Thursday, June 22, 2006

My first blog.

I have always never been interested in starting a blog. Not sure why now I feel like writing one. Astley told me to have one…he said never know what good it might bring me one day…well, let’s just keep looking on the good side. I guess I’ll use Trebuchet for my blog…yuyul’s favourite fonts. Used to read her blog…and all her lovely stories…but it kinda disappeared one day. Never really asked her why tho… guess we rarely speak much these days.

Well, why I’m writing a blog…maybe it’s just the feeling of speaking to someone about all my thoughts…not sure who I should speak to tho… if you’re reading this, then it’s you.

These few months, I feel as if I’m losing myself at times. Sometimes I wonder if my parents are afraid to speak to me, cause they seem to be cautious with the words they say…as if I might react in an outrageous way. Not that I do…and I don’t…after all they’re my parents. But that’s how I feel, have I changed…

Since I return to work in the office...talking about work…it sure sucks. Too much work…compared to the gold I bring home each month. But of course, everywhere is the same right…but it is outrageous here at times. Sometimes I don’t know why I’m still here…Astley would be one reason…if I leave, there goes the unbreakable project management team. In a way, we are pillars… holding a roof at each end. And of course there’s Eka.

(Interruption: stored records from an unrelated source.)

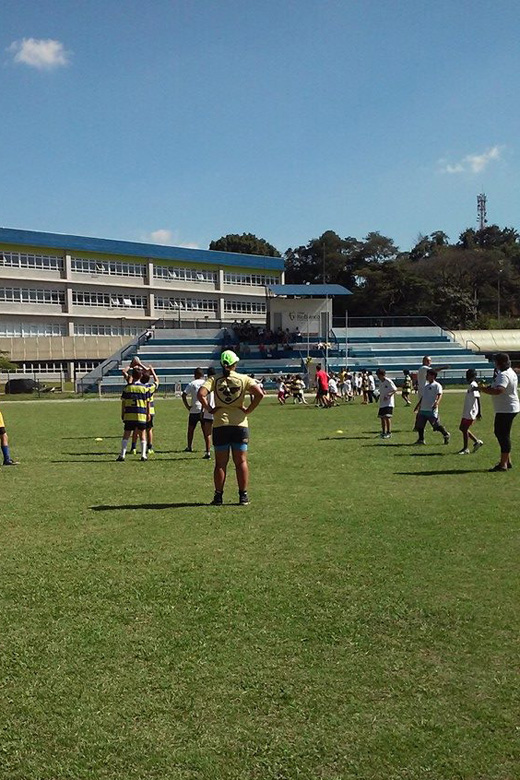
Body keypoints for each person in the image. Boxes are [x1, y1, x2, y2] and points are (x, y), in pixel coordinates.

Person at [198, 350, 264, 506]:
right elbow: (259, 394)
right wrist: (248, 410)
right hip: (239, 425)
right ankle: (243, 496)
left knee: (220, 463)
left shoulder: (214, 379)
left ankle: (218, 496)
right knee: (241, 462)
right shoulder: (244, 379)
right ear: (235, 363)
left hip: (220, 425)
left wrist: (209, 409)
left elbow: (201, 394)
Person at [480, 352, 519, 471]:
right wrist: (487, 388)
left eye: (496, 361)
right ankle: (507, 461)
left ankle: (503, 464)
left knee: (502, 435)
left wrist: (482, 389)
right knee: (501, 433)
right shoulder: (509, 372)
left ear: (500, 363)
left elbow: (499, 390)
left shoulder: (504, 375)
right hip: (507, 408)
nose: (495, 363)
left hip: (506, 409)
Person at [117, 365, 150, 461]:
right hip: (141, 415)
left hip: (129, 414)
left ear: (132, 375)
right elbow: (147, 403)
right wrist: (148, 414)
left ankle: (122, 455)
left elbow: (123, 402)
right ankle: (143, 455)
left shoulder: (127, 388)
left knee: (126, 434)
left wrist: (123, 413)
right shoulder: (144, 388)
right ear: (141, 376)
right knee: (142, 434)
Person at [413, 368, 451, 445]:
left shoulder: (437, 385)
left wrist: (437, 403)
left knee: (436, 426)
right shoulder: (426, 386)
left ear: (433, 376)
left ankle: (446, 434)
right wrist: (418, 405)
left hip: (431, 409)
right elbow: (423, 397)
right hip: (423, 408)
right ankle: (421, 440)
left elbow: (439, 395)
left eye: (428, 375)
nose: (426, 376)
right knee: (420, 425)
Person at [129, 364, 159, 455]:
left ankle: (133, 447)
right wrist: (152, 371)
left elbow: (131, 381)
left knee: (136, 429)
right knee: (149, 429)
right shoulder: (149, 387)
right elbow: (157, 381)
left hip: (139, 410)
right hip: (150, 411)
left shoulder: (139, 387)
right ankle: (149, 448)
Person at [457, 369, 483, 455]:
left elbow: (477, 398)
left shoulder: (473, 385)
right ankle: (476, 441)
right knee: (462, 428)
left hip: (471, 411)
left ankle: (466, 448)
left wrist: (479, 412)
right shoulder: (471, 385)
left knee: (464, 428)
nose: (467, 377)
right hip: (467, 410)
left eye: (469, 375)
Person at [182, 368, 206, 453]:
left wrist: (187, 406)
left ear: (195, 375)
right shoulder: (205, 383)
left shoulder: (192, 383)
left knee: (191, 429)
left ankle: (189, 446)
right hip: (204, 409)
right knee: (206, 430)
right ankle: (207, 448)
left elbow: (184, 395)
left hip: (194, 409)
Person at [376, 369, 397, 439]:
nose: (378, 377)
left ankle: (389, 432)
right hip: (382, 403)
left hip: (388, 403)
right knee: (382, 418)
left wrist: (389, 395)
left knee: (387, 417)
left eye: (378, 375)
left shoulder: (388, 381)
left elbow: (395, 389)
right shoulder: (380, 382)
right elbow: (381, 390)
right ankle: (383, 432)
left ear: (382, 375)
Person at [201, 366, 216, 459]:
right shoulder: (218, 383)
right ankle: (220, 450)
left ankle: (208, 452)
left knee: (207, 433)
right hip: (218, 410)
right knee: (218, 432)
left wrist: (202, 410)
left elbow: (203, 398)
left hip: (208, 410)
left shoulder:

Eka ‘n me…we’re in the same boat. How much we pedal, I feel our boat is sinking. Recently by chance, we found out something un-ethical about the company. Let’s just say… “some people carry stones each day and bring home gold, we carry bolders every minute and bring home peas.” Eka was so upset. I… I just not sure how I should react. The pressure we have to tahan each day is unbearable…one thing I’m proud of tho, I haven’t start singing like a mad man in the office yet despite all of it.
Then came Janus, glad she's around to take some of the load off.

But, have I changed that much? Mum said I always look tired. People would take a look at me once and ask what’s on my mind.

I want to be the old maday… not the fat one, the one after`. Happy. Guess Nad and Siva would have seen much of him in the final months of poly during project days. He was there too during ns. He was there last year. I know he was, especially in May…especially in November and December. Happy.

I want to be the old maday.
Happy.

4 Comments:

Blogger Astley said...

When you walk all the way to here... you leave a lots of foot prints on the path...

It show the sign of you growing up!

Always look forward and don't look back.. the more you look back... you will station at the same place and set yourself a boundaries.

Sometime.. not a good sign for yourself...

Today i saw you teaching in the EET, i feel pleasurable satisfaction over your jobs and what you are doing now...

You give me confidence and showing
you can do it and have the faith over you work, family and your life...

Well done..

11:57 PM  
Blogger inluvwithbluey said...

Hi Maday,

I might not know you for very long and I don't really know if you changed. But all I know is the Mahathir I know is a happy, nice, sweet, helpful,.... hippo.

We all have different sets of problem in life.. Its just a matter of how you over come it. I'm confident that you can handle it the right way..

I was also feeling lost lately.. Not sure of my own direction and doubt the decision that I made.. But guess slowly things will turn out fine.. Just hang on there.

I believe your family just worried bout you and they will always be there for you no matter what happen and how you change.. This is something for sure..

Not sure how to motivate you.. Just remember if you need a hearing ear, feel free to call, sms or email me... I'll lend you a hearing ear..

Last word: GAMBATEI!!!!

9:24 AM  
Blogger jasciante said...

helo..its ok at least we can read about each other daily's happenings without having to meet up kan..hehe..
linking you up in my blog.
http://jasciante.blogspot.com

1:43 PM  
Blogger jasciante said...

maday..i supposed you're going to fast in yr life. and now that you wanna slow down, you find its too difficult. try to think more positively k. no use thinking about the past. we all had our lessons to learn from the past. be it sad or happy. look at the bright side k. the future that we're heading. find true happiness not temporary happiness. take care my fren!